Artificial intelligence, or AI, is still a bit of a buzzword. Those unfamiliar with AI applications may defer taking advantage of them in business, whether out of intimidation or a lack of confidence that the technology can address some of their most pressing pain points.
But for the life science industry, AI already impacts how day-to-day conversations take place. Functional teams across the pharma spectrum already share insights with each other, but those conversations are often inefficient, time-consuming and incorrectly targeted.
These discussions can be smarter and more productive. And this is where AI comes in – turning conversations and observations into actionable insights.
Through AI-powered technology like natural language processing (NLP), teams can use AI to monitor several conversations and more quickly understand the points that will inform strategic decisions.
AI allows pharma teams to facilitate a more in-depth, analytical overview of dozens of information streams. By doing so, it massively reduces the chances of missing any essential information. By creating deeper, more actionable insights, AI enables teams to strategically focus on education to help healthcare providers understand their products better.
The role wearables play
While AI may seem complex, it’s much easier to break down when considered in association with some now-ubiquitous items – sports watches, for example. Not only can these devices report on basic things like the number of steps taken each day, but they can also read and measure oxygen levels and heart rates, providing the wearer with actionable insights.
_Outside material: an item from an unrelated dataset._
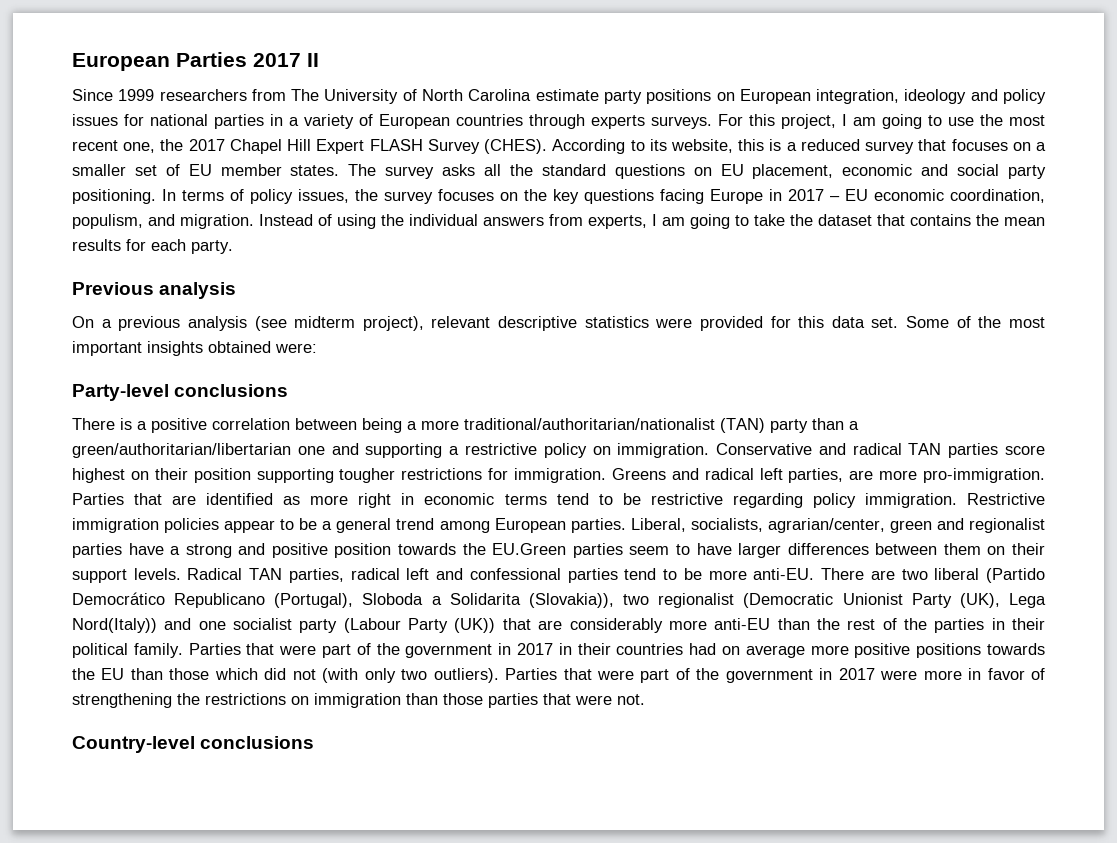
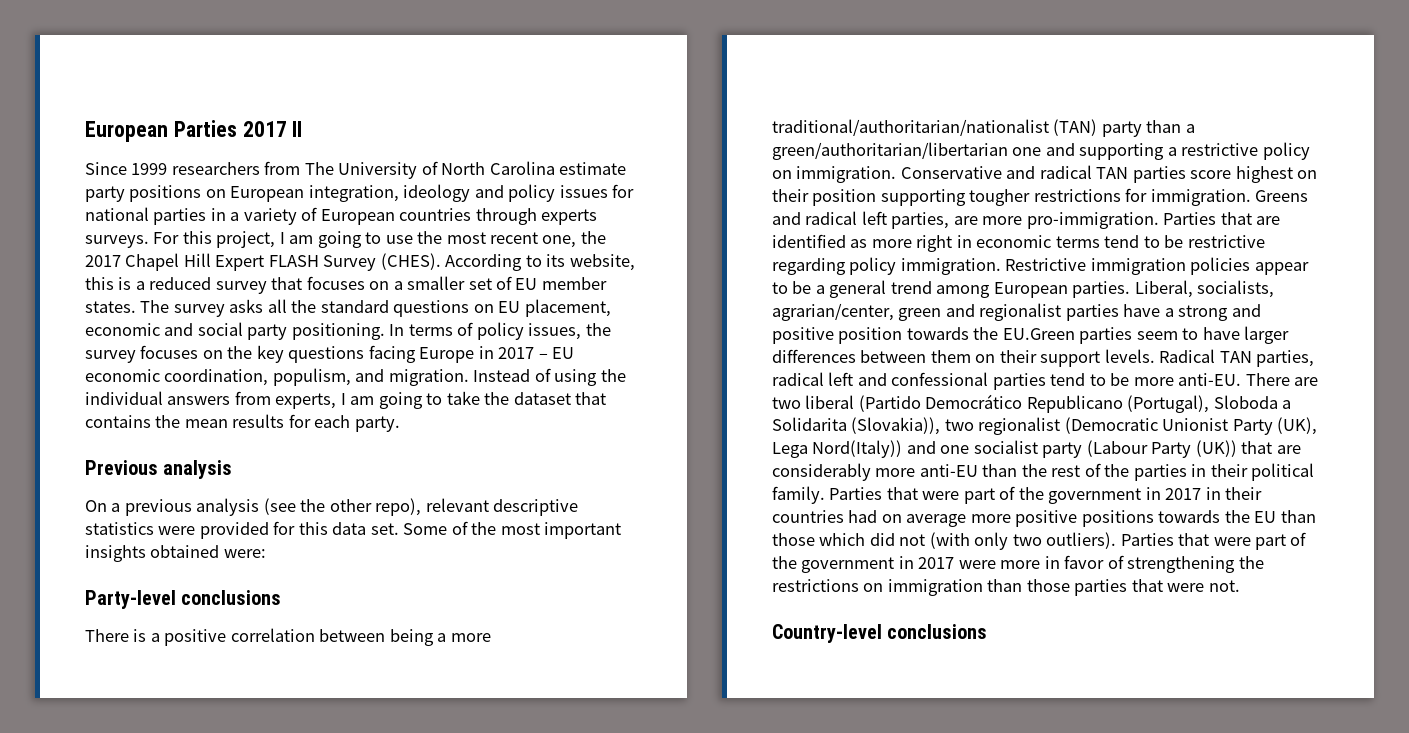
[294,316,424,331] midterm project), -> [300,498,422,516] the other repo),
In a health context, this immediacy allows patients instant access to data, and may inform the need to go and see a medical professional by allowing individuals to pick up on emerging issues.
In this way, AI technology may indirectly reduce the administrative load required in medical settings, speeding up the time it takes for a patient to access treatment. Wearable technologies have opened a door to understanding what is happening to patients in real time and keeping them on the right path.
In it for the patient?
In its simplest form, AI allows pharma teams to pull together different scientific understandings that they can apply to various strategies based on the insights they collect. The technology allows pharma teams to concisely collate insights from their researchers to help bring drugs safely to market.
As mentioned above, technologies like NLP allow teams to access information more quickly, leading them to effective strategic decisions. NLP eliminates some of the manual processing tasks associated with collating and interpreting information, reducing the risk of missing essential information, such as an important side effect in a research summary.
NLP means teams can monitor conversations happening between organisations and healthcare providers or patient advocacy groups. This allows pharma teams to truly understand the conversation around various stages of product development, ultimately adding value in the process of getting a new therapy to consumers.
“AI and other technologies are helping to highlight the patient voice”
The role social media is playing
AI and other technologies are helping to highlight the patient voice, and one place where this intersection is becoming more prominent is on social media. Social media listening or monitoring allows pharma teams to understand what their patients are saying and what their needs are in terms of disease state, treatment, quality of life, and other key points.
It’s important for life science teams to harness the power of this information from social media. When teams use social listening (formulating the unstructured data provided on internet conversations into actionable insights) to analyse these discussions, it can help to really understand the patient voice and then amplify this voice back into the drug or device development process. Patients may not be aware of this part of the process, but their conversations can ultimately have a positive effect on the treatments, support, and other resources pharma organisations can offer.
Social media also captures more of patients’ raw emotions and feelings. When they discuss these matters with a doctor, the insights end up becoming very structured with the doctor acting as a third-party mediator between the patient and pharma company. Instead, social media allows for a freer flowing conversation, which can create some of the strongest insights when posts and social media conversations are monitored through processes like social listening.
What is next for AI
If you look back at the past ten years, pharma teams have seen science change first-hand as products come and go. But among all the remarkable innovations, one of the most significant has been the evolution of the patient voice. Patients are becoming more aware of the products in the market, are more curious about how exactly how these can help treat them, and are passionate advocates for their own health.
Some uses of AI collate all the information you need in the moment, at speed. It then works to show why that information or impact is important – getting the strongest piece of data from a sea of information. It works to ensure important insights won’t fall through the cracks, saving professionals time and giving added security to the decisions they make.